The conserved motifs, FP 78–79 and FPV 282–84, are found in transmembrane segments III and IX, respectively. Alanine replacements of these residues affected Oac function in spite of the fact that the protein assembly appeared to be more than what was seen for the wild type Oac. The effects on assembly could partly be explained by the absence of proline residues. Proline residues are normally not favoured in α-helices because they are thought to produce ‘kinks’ in transmembrane helices, thereby introducing destabilising energy on the helix . The loss of a proline could have thus provided additional stability to the protein thereby increasing its assembly. The effect on function could either suggest that a conformationally unstable protein was assembled or that it truly represented the specific absence of a catalytic residue. It is possible that the conserved proline residue had a far more critical purpose relating to function. A functional role for prolines has been shown in another class of enzymes – the phenylalanine-specific permease of E. coli . The conserved phenylalanine or valine (in FPV) residues could also have an effect on function. With phenylalanine, continuing from the identification of critical Arg9 and Arg64 (by Delomenie et al.  in human arylamine N-acetyltransferases NAT1 and NAT2), Goodfellow et al.  identified a critical transmembrane phenylalanine in these enzymes. A Phe125 was found to be involved in determining substrate selectivity leading to the hypothesis that like the arginines, the phenylalanine residue might form part of the active site.
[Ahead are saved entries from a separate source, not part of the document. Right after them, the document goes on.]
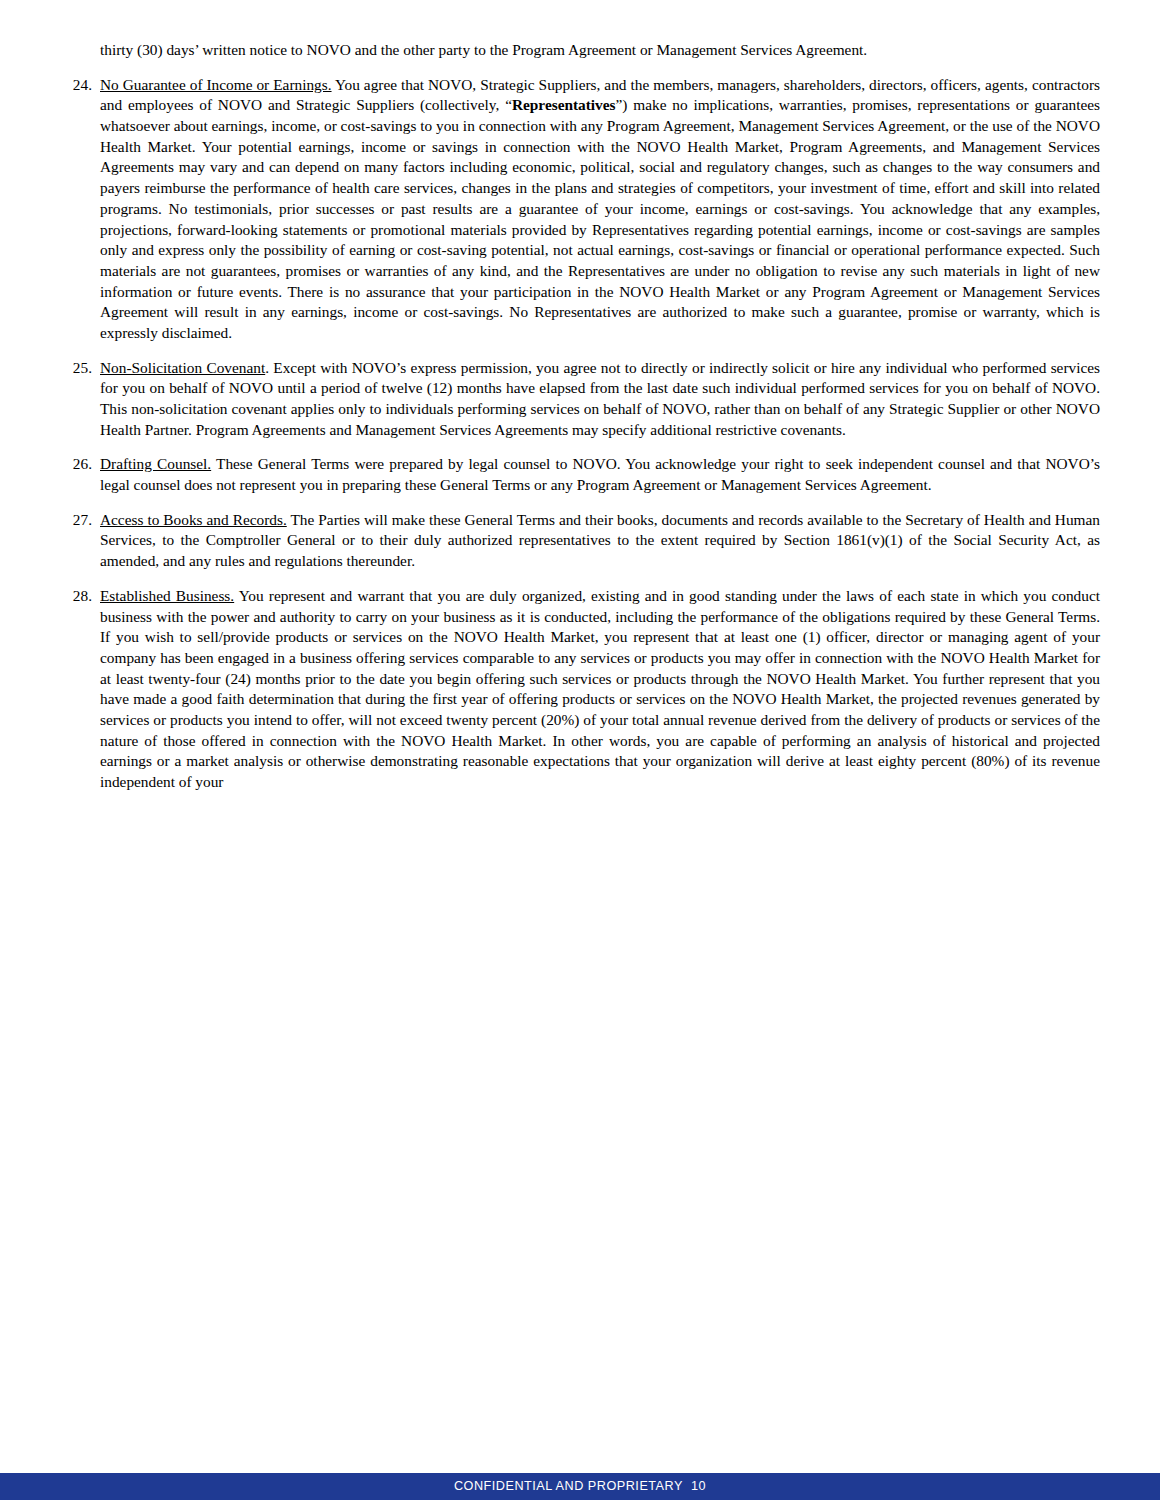thirty (30) days’ written notice to NOVO and the other party to the Program Agreement or Management Services Agreement.
24. No Guarantee of Income or Earnings. You agree that NOVO, Strategic Suppliers, and the members, managers, shareholders, directors, officers, agents, contractors and employees of NOVO and Strategic Suppliers (collectively, “Representatives”) make no implications, warranties, promises, representations or guarantees whatsoever about earnings, income, or cost-savings to you in connection with any Program Agreement, Management Services Agreement, or the use of the NOVO Health Market. Your potential earnings, income or savings in connection with the NOVO Health Market, Program Agreements, and Management Services Agreements may vary and can depend on many factors including economic, political, social and regulatory changes, such as changes to the way consumers and payers reimburse the performance of health care services, changes in the plans and strategies of competitors, your investment of time, effort and skill into related programs. No testimonials, prior successes or past results are a guarantee of your income, earnings or cost-savings. You acknowledge that any examples, projections, forward-looking statements or promotional materials provided by Representatives regarding potential earnings, income or cost-savings are samples only and express only the possibility of earning or cost-saving potential, not actual earnings, cost-savings or financial or operational performance expected. Such materials are not guarantees, promises or warranties of any kind, and the Representatives are under no obligation to revise any such materials in light of new information or future events. There is no assurance that your participation in the NOVO Health Market or any Program Agreement or Management Services Agreement will result in any earnings, income or cost-savings. No Representatives are authorized to make such a guarantee, promise or warranty, which is expressly disclaimed.
25. Non-Solicitation Covenant. Except with NOVO’s express permission, you agree not to directly or indirectly solicit or hire any individual who performed services for you on behalf of NOVO until a period of twelve (12) months have elapsed from the last date such individual performed services for you on behalf of NOVO. This non-solicitation covenant applies only to individuals performing services on behalf of NOVO, rather than on behalf of any Strategic Supplier or other NOVO Health Partner. Program Agreements and Management Services Agreements may specify additional restrictive covenants.
26. Drafting Counsel. These General Terms were prepared by legal counsel to NOVO. You acknowledge your right to seek independent counsel and that NOVO’s legal counsel does not represent you in preparing these General Terms or any Program Agreement or Management Services Agreement.
27. Access to Books and Records. The Parties will make these General Terms and their books, documents and records available to the Secretary of Health and Human Services, to the Comptroller General or to their duly authorized representatives to the extent required by Section 1861(v)(1) of the Social Security Act, as amended, and any rules and regulations thereunder.
28. Established Business. You represent and warrant that you are duly organized, existing and in good standing under the laws of each state in which you conduct business with the power and authority to carry on your business as it is conducted, including the performance of the obligations required by these General Terms. If you wish to sell/provide products or services on the NOVO Health Market, you represent that at least one (1) officer, director or managing agent of your company has been engaged in a business offering services comparable to any services or products you may offer in connection with the NOVO Health Market for at least twenty-four (24) months prior to the date you begin offering such services or products through the NOVO Health Market. You further represent that you have made a good faith determination that during the first year of offering products or services on the NOVO Health Market, the projected revenues generated by services or products you intend to offer, will not exceed twenty percent (20%) of your total annual revenue derived from the delivery of products or services of the nature of those offered in connection with the NOVO Health Market. In other words, you are capable of performing an analysis of historical and projected earnings or a market analysis or otherwise demonstrating reasonable expectations that your organization will derive at least eighty percent (80%) of its revenue independent of your
CONFIDENTIAL AND PROPRIETARY 10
A similar arrangement of critical residues appears to exist in Oac. Critical R73, RR 75–76 lie in close proximity to FP 78–79 and all may be involved in forming one of the active sites.
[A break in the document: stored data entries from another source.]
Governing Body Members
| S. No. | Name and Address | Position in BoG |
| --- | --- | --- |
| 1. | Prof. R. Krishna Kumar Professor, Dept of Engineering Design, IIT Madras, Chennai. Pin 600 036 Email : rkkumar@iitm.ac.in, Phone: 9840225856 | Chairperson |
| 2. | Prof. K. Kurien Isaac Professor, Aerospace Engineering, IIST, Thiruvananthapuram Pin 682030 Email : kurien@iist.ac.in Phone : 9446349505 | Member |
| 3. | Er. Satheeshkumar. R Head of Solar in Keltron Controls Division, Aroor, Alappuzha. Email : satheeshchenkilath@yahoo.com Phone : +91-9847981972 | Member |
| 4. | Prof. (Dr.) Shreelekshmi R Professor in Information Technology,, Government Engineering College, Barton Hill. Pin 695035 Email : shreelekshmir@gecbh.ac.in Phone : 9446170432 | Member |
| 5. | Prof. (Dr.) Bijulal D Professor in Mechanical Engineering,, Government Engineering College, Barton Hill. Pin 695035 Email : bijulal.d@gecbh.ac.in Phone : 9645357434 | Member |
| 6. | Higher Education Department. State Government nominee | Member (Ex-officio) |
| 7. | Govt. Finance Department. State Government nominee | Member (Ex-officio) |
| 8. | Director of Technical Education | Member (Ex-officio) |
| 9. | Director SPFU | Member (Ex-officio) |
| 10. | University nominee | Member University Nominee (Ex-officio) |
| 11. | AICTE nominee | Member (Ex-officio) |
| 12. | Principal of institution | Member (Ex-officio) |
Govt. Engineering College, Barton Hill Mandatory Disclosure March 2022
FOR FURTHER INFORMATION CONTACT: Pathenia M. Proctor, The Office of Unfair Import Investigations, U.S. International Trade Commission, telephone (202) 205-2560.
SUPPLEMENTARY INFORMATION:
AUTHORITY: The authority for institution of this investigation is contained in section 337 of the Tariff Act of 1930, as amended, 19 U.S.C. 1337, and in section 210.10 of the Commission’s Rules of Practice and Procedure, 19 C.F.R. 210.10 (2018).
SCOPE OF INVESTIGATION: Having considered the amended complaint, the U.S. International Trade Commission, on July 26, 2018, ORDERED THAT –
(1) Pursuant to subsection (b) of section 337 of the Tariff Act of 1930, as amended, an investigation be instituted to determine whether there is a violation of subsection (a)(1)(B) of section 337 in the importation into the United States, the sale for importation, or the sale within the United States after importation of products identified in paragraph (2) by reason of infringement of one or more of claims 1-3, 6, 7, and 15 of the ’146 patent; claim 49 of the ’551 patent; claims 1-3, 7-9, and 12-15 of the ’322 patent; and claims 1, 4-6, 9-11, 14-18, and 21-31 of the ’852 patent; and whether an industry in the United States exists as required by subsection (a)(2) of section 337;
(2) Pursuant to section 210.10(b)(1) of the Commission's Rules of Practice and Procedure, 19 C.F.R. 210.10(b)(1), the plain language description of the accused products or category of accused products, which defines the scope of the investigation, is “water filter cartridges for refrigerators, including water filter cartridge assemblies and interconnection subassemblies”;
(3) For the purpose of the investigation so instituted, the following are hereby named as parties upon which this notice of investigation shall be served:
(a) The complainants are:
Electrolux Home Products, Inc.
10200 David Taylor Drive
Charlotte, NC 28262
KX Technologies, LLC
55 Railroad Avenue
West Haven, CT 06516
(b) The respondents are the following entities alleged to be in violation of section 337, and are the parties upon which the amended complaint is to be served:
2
Like the phenylalanine and proline motifs described above, the tryptophan-threonine pair (WT141-142) in TM IV appears to be important to Oac’s function. The effect of these residues in acetyltransferases is largely unknown, although tryptophan residues have been found to be critical in membrane proteins belonging to transporter families [18, 19]. In this study, tryptophan was replaced with alanine. Both are neutrally charged residues, but due to the presence of two fused aromatic rings, tryptophan is a considerably larger molecule than alanine. If tryptophan was involved in some aspect of catalysis, like perhaps the interaction with another residue bearing the captured acetyl group, it is possible that the extra spatial volume it provides (compared with alanine) is necessary to make the two residues interact.